Weltschmerz is difficult to translate, but roughly means ‘world sorrow’ or ‘sadness for the world’. For me, it pervades Skyrim, and is one of the defining themes of the game.
Beauty and sadness seem to co-exist everywhere. The landscape is filled with a kind of gloomy beauty: the mist on the mountains, the looming ruins. The people of Skyrim are almost universally depicted as struggling, many merely to scraqe a living from the frozen land. They sound and look weary and hard-pressed.
Then there’s the music, which is gorgeously melancholy. Its use of previous themes adds to the feeling of nostalgia for other times. I don’t want to exaggerate, but for me, the music at its best is comparable to Barber’s Agnus Dei.

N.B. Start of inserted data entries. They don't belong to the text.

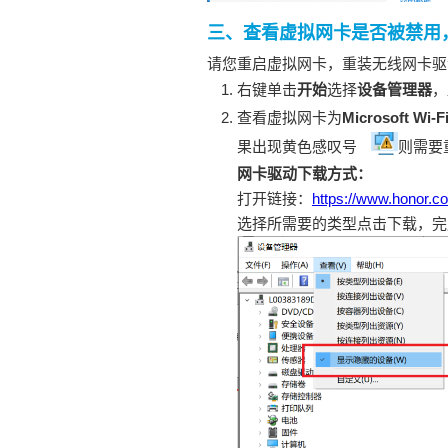
三、查看虚拟网卡是否被禁用
请您重启虚拟网卡，重装无线网卡驱
右键单击
开始
选择
设备管理器
，
查看虚拟网卡为
Microsoft Wi-Fi
果出现黄色感叹号
则需要
网卡驱动下载方式：
打开链接：
https://www.honor.c
选择所需要的类型点击下载，完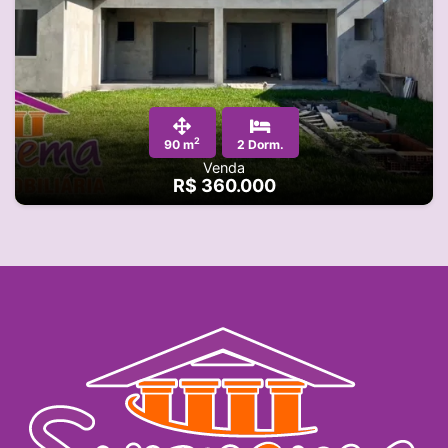
2
90 m
2 Dorm.
Venda
R$ 360.000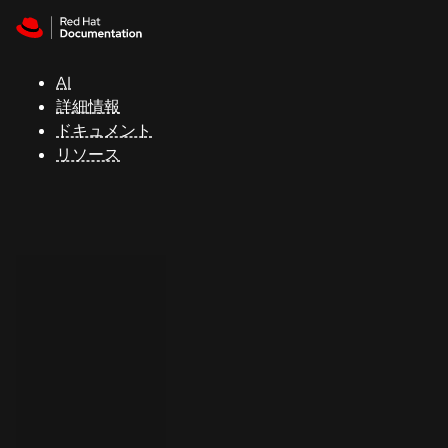
Skip to navigation
Skip to content
サ
ポ
ー
AI
ト
詳細情報
ドキュメント
リソース
コ
ン
ソ
ー
ル
開
発
者
ト
ラ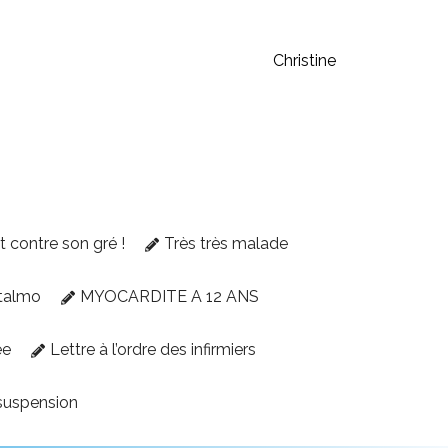
Christine
et contre son gré !
Très très malade
talmo
MYOCARDITE A 12 ANS
ée
Lettre à l’ordre des infirmiers
suspension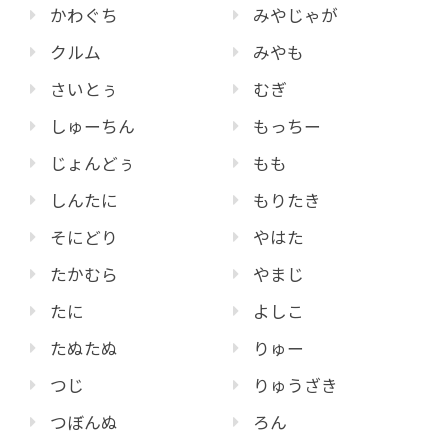
かわぐち
みやじゃが
クルム
みやも
さいとぅ
むぎ
しゅーちん
もっちー
じょんどぅ
もも
しんたに
もりたき
そにどり
やはた
たかむら
やまじ
たに
よしこ
たぬたぬ
りゅー
つじ
りゅうざき
つぼんぬ
ろん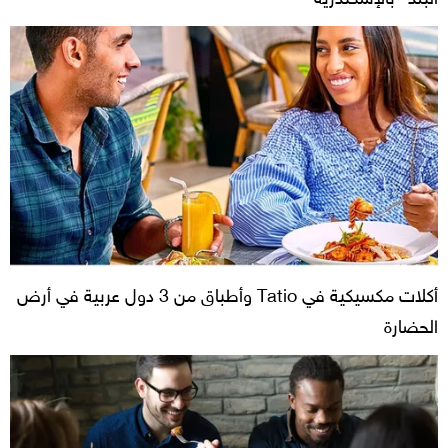
أكلات مكسيكية في Tatio وأطباق من 3 دول عربية في أرض
الحضارة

The overarching political themes fit into this world weariness. The great and glorious battles have already been fought, and lost. What’s left is a world in decline, and this bitter, brutal struggle in a cold northern province. There’s no clear right and wrong side – you get the impression that whoever wins, there’s going to be misery and pain. Each of the guilds is similarly found to be in decline in Skyrim. Their former, simplistic, glory is long gone. The fight is ultimately to recover past glories, in an atmosphere of decline and dilapidation.
I don’t want to include spoilers in this topic, but I think I can get away with saying that the main quest is consistent with this theme. For any game to even hint that maybe the world should not be saved is in my view an incredibly complex and mature development.
And then there's the dragons: beautiful, intelligent and dignified, and somehow purer than the human races. They signify something, and are not simplistic monsters to be hunted without a thought. I felt real regret (as well as triumph) every time I killed one, and did not want dragons to be absent from the world again, let alone be the cause of that absence.
Anyway, that’s what I think. I’m sorry if this all sounds like pretentious rambling - it isn’t meant to be.